• _DIRECTIONS FOR THIS TASK_
Format the lines of the entries below, starting at the line containing "Dispenzní jehly s" and ending at the line containing "Tutti i numeri" (both included), as a Markdown table with the columns Row and Text, one numbered row per line, leaving out blank lines. Leave the picture markers out of the table.

[[ INPUT, beginning ]]

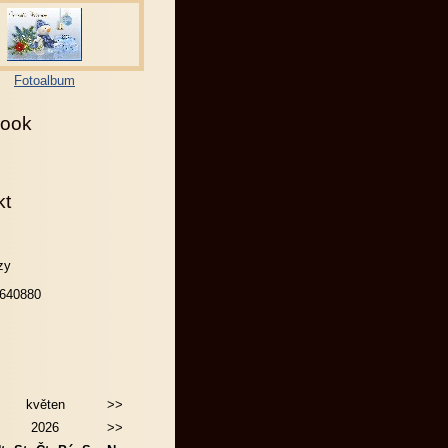
Fotoalbum
ook
kt
zy
640880
květen
>>
2026
>>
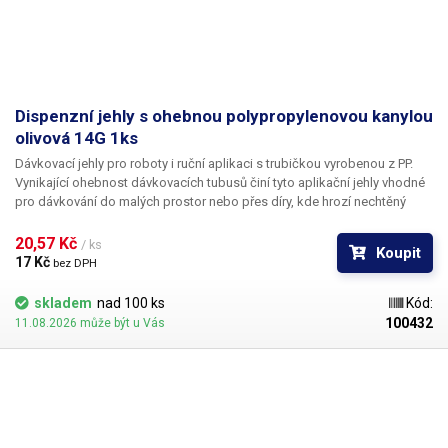
Dispenzní jehly s ohebnou polypropylenovou kanylou
olivová 14G 1ks
Dávkovací jehly pro roboty i ruční aplikaci s trubičkou vyrobenou z PP.
Vynikající ohebnost dávkovacích tubusů činí tyto aplikační jehly vhodné
pro dávkování do malých prostor nebo přes díry, kde hrozí nechtěný
kontakt s okrajem materiálu a následné zlomení či ohnutí jehly,
popřípadě hrozí poškození obrobku nechtěným kontaktem s hrotem
20,57 Kč 
/ ks
Koupit
jehly.
17 Kč 
bez DPH
skladem
nad 100 ks
Kód:
100432
11.08.2026 může být u Vás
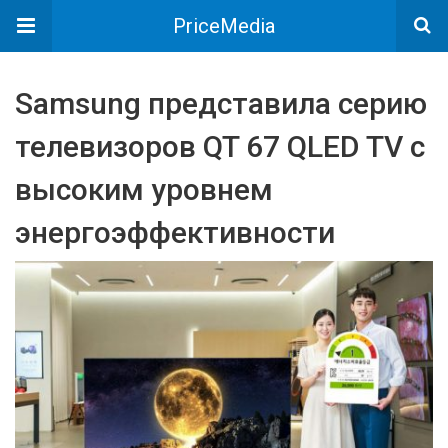
PriceMedia
Samsung представила серию
телевизоров QT 67 QLED TV с
высоким уровнем
энергоэффективности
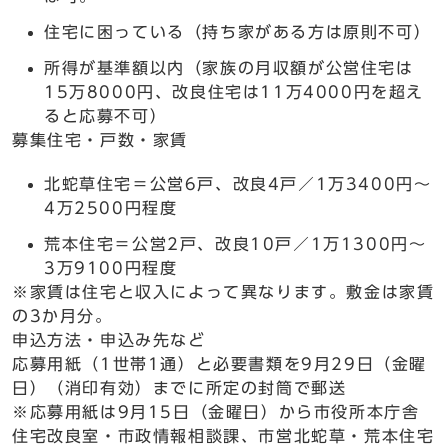
住宅に困っている（持ち家がある方は原則不可）
所得が基準額以内（家族の月収額が公営住宅は
15万8000円、改良住宅は11万4000円を超え
ると応募不可）
募集住宅・戸数・家賃
北蛇草住宅＝公営6戸、改良4戸／1万3400円～
4万2500円程度
荒本住宅＝公営2戸、改良10戸／1万1300円～
3万9100円程度
※家賃は住宅と収入によって異なります。敷金は家賃
の3か月分。
申込方法・申込み先など
応募用紙（1世帯1通）と必要書類を9月29日（金曜
日）（消印有効）までに所定の封筒で郵送
※応募用紙は9月15日（金曜日）から市役所本庁舎
住宅改良室・市政情報相談課、市営北蛇草・荒本住宅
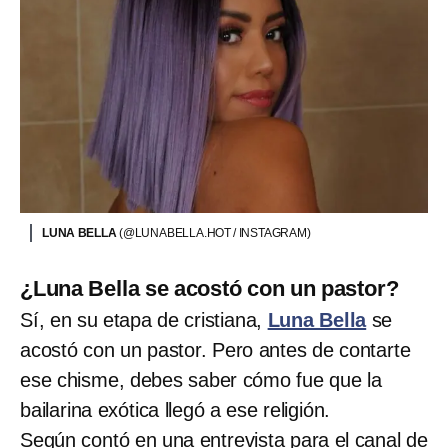
LUNA BELLA
(@LUNABELLA.HOT / INSTAGRAM)
¿Luna Bella se acostó con un pastor?
Sí, en su etapa de cristiana,
Luna Bella
se
acostó con un pastor. Pero antes de contarte
ese chisme, debes saber cómo fue que la
bailarina exótica llegó a ese religión.
Según contó en una entrevista para el canal de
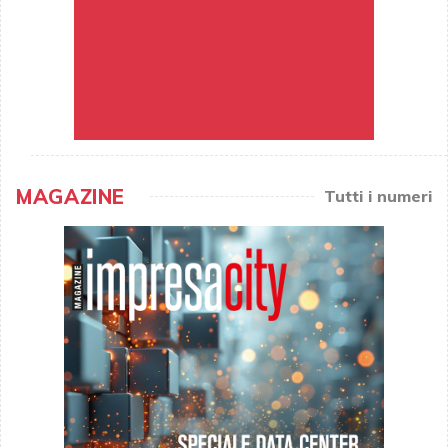
MAGAZINE
Tutti i numeri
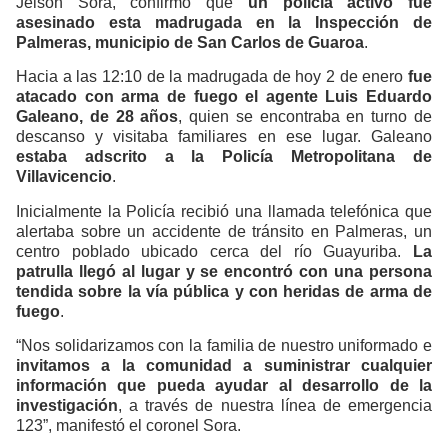
Jeison Sora, confirmó que
un policía activo fue
asesinado esta madrugada en la Inspección de
Palmeras, municipio de San Carlos de Guaroa
.
Hacia a las 12:10 de la madrugada de hoy 2 de enero
fue
atacado con arma de fuego el agente Luis Eduardo
Galeano, de 28 años
, quien se encontraba en turno de
descanso y visitaba familiares en ese lugar. Galeano
estaba adscrito a la Policía Metropolitana de
Villavicencio
.
Inicialmente la Policía recibió una llamada telefónica que
alertaba sobre un accidente de tránsito en Palmeras, un
centro poblado ubicado cerca del río Guayuriba.
La
patrulla llegó al lugar y se encontró con una persona
tendida sobre la vía pública y con heridas de arma de
fuego
.
“Nos solidarizamos con la familia de nuestro uniformado e
invitamos a la comunidad a suministrar cualquier
información que pueda ayudar al desarrollo de la
investigación
, a través de nuestra línea de emergencia
123”, manifestó el coronel Sora.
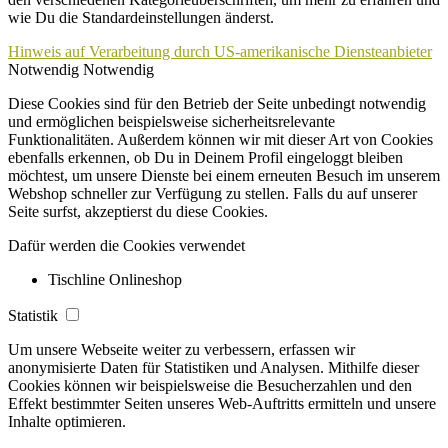
wie Du die Standardeinstellungen änderst.
Hinweis auf Verarbeitung durch US-amerikanische Diensteanbieter
Notwendig
Notwendig
Diese Cookies sind für den Betrieb der Seite unbedingt notwendig
und ermöglichen beispielsweise sicherheitsrelevante
Funktionalitäten. Außerdem können wir mit dieser Art von Cookies
ebenfalls erkennen, ob Du in Deinem Profil eingeloggt bleiben
möchtest, um unsere Dienste bei einem erneuten Besuch im unserem
Webshop schneller zur Verfügung zu stellen. Falls du auf unserer
Seite surfst, akzeptierst du diese Cookies.
Dafür werden die Cookies verwendet
Tischline Onlineshop
Statistik
Um unsere Webseite weiter zu verbessern, erfassen wir
anonymisierte Daten für Statistiken und Analysen. Mithilfe dieser
Cookies können wir beispielsweise die Besucherzahlen und den
Effekt bestimmter Seiten unseres Web-Auftritts ermitteln und unsere
Inhalte optimieren.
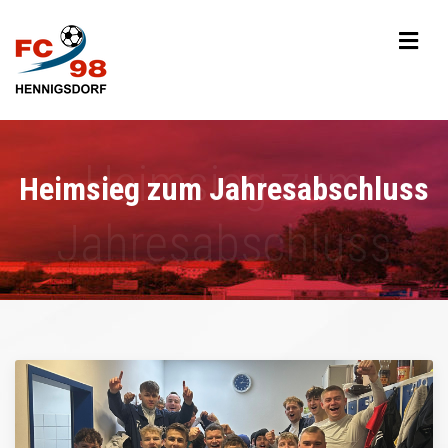
Heimsieg zum Jahresabschluss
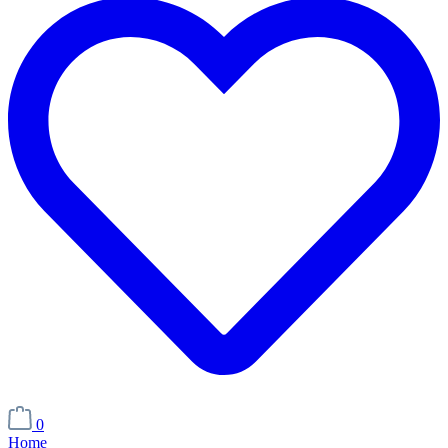
0
Home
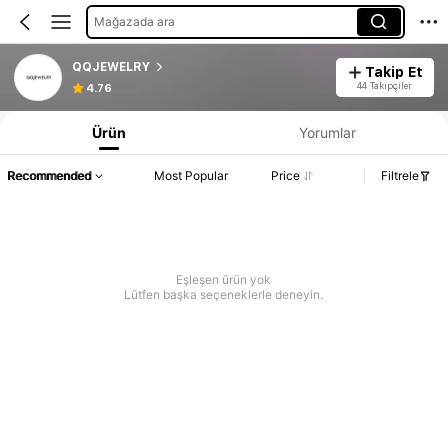
Mağazada ara
QQJEWELRY
Takip Et
44 Takipçiler
4.76
Ürün
Yorumlar
Recommended
Most Popular
Price
Filtrele
Eşleşen ürün yok
Lütfen başka seçeneklerle deneyin.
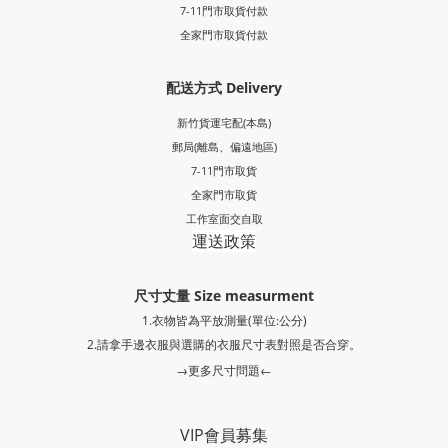
7-11門市取貨付款
全家門市取貨付款
配送方式 Delivery
新竹貨運宅配(本島)
郵局
(離島、偏遠地區)
7-11門市取貨
全家門市取貨
工作室面交自取
運送政策
尺寸丈量 Size measurment
1.衣物皆為平放測量(單位:公分)
2.請拿手邊衣服與選購的衣服尺寸表對照是否合穿。
→更多尺寸問題←
VIP會員募集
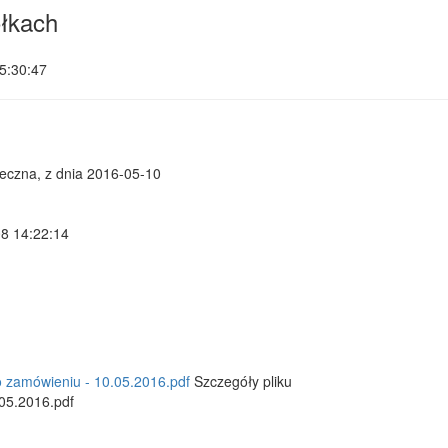
łkach
5:30:47
neczna, z dnia 2016-05-10
08 14:22:14
o zamówieniu - 10.05.2016.pdf
Szczegóły pliku
05.2016.pdf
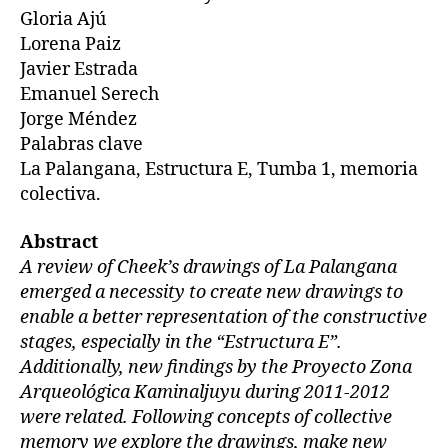
Gloria Ajú
Lorena Paiz
Javier Estrada
Emanuel Serech
Jorge Méndez
Palabras clave
La Palangana, Estructura E, Tumba 1, memoria
colectiva.
Abstract
A review of Cheek’s drawings of La Palangana
emerged a necessity to create new drawings to
enable a better representation of the constructive
stages, especially in the “Estructura E”.
Additionally, new findings by the Proyecto Zona
Arqueológica Kaminaljuyu during 2011-2012
were related. Following concepts of collective
memory we explore the drawings, make new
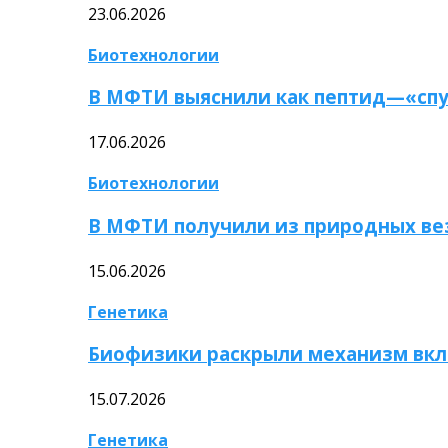
23.06.2026
Биотехнологии
В МФТИ выяснили как пептид—«спу
17.06.2026
Биотехнологии
В МФТИ получили из природных ве
15.06.2026
Генетика
Биофизики раскрыли механизм вкл
15.07.2026
Генетика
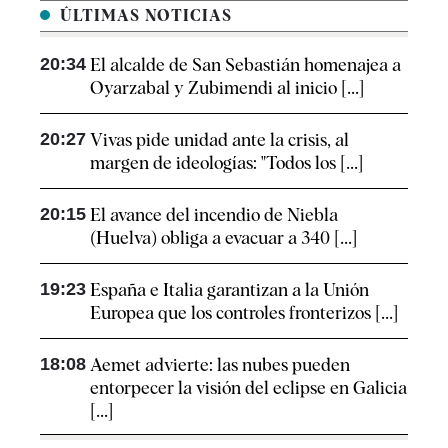
ÚLTIMAS NOTICIAS
20:34
El alcalde de San Sebastián homenajea a
Oyarzabal y Zubimendi al inicio [...]
20:27
Vivas pide unidad ante la crisis, al
margen de ideologías: "Todos los [...]
20:15
El avance del incendio de Niebla
(Huelva) obliga a evacuar a 340 [...]
19:23
España e Italia garantizan a la Unión
Europea que los controles fronterizos [...]
18:08
Aemet advierte: las nubes pueden
entorpecer la visión del eclipse en Galicia
[...]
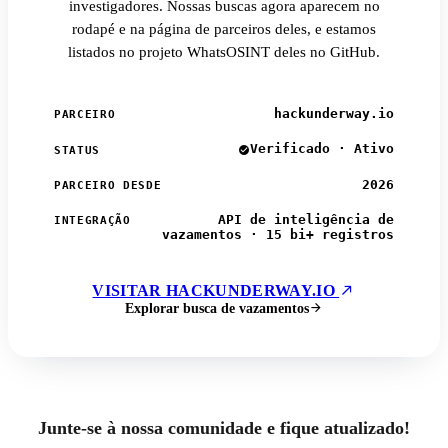
investigadores. Nossas buscas agora aparecem no
rodapé e na página de parceiros deles, e estamos
listados no projeto WhatsOSINT deles no GitHub.
hackunderway.io
PARCEIRO
Verificado · Ativo
STATUS
2026
PARCEIRO DESDE
API de inteligência de
INTEGRAÇÃO
vazamentos · 15 bi+ registros
VISITAR HACKUNDERWAY.IO
Explorar busca de vazamentos
Junte-se à nossa comunidade e fique atualizado!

[[ INPUT, end ]]

• _RESULT_
| Row | Text |
|---|---|
| 1 | Dispenzní jehly s ohebnou polypropylenovou kanylou |
| 2 | olivová 14G 1ks |
| 3 | Dávkovací jehly pro roboty i ruční aplikaci s trubičkou vyrobenou z PP. |
| 4 | Vynikající ohebnost dávkovacích tubusů činí tyto aplikační jehly vhodné |
| 5 | pro dávkování do malých prostor nebo přes díry, kde hrozí nechtěný |
| 6 | kontakt s okrajem materiálu a následné zlomení či ohnutí jehly, |
| 7 | popřípadě hrozí poškození obrobku nechtěným kontaktem s hrotem |
| 8 | 20,57 Kč  |
| 9 | / ks |
| 10 | Koupit |
| 11 | jehly. |
| 12 | 17 Kč  |
| 13 | bez DPH |
| 14 | skladem |
| 15 | nad 100 ks |
| 16 | Kód: |
| 17 | 100432 |
| 18 | 11.08.2026 může být u Vás |
| 19 | PriceMedia |
| 20 | Samsung представила серию |
| 21 | телевизоров QT 67 QLED TV с |
| 22 | высоким уровнем |
| 23 | энергоэффективности |
| 24 | 住宅に困っている（持ち家がある方は原則不可） |
| 25 | 所得が基準額以内（家族の月収額が公営住宅は |
| 26 | 15万8000円、改良住宅は11万4000円を超え |
| 27 | ると応募不可） |
| 28 | 募集住宅・戸数・家賃 |
| 29 | 北蛇草住宅＝公営6戸、改良4戸／1万3400円～ |
| 30 | 4万2500円程度 |
| 31 | 荒本住宅＝公営2戸、改良10戸／1万1300円～ |
| 32 | 3万9100円程度 |
| 33 | ※家賃は住宅と収入によって異なります。敷金は家賃 |
| 34 | の3か月分。 |
| 35 | 申込方法・申込み先など |
| 36 | 応募用紙（1世帯1通）と必要書類を9月29日（金曜 |
| 37 | 日）（消印有効）までに所定の封筒で郵送 |
| 38 | ※応募用紙は9月15日（金曜日）から市役所本庁舎 |
| 39 | 住宅改良室・市政情報相談課、市営北蛇草・荒本住宅 |
| 40 | LUNA BELLA |
| 41 | (@LUNABELLA.HOT / INSTAGRAM) |
| 42 | ¿Luna Bella se acostó con un pastor? |
| 43 | Sí, en su etapa de cristiana, |
| 44 | Luna Bella |
| 45 | se |
| 46 | acostó con un pastor. Pero antes de contarte |
| 47 | ese chisme, debes saber cómo fue que la |
| 48 | bailarina exótica llegó a ese religión. |
| 49 | Según contó en una entrevista para el canal de |
| 50 | MAGAZINE |
| 51 | Tutti i numeri |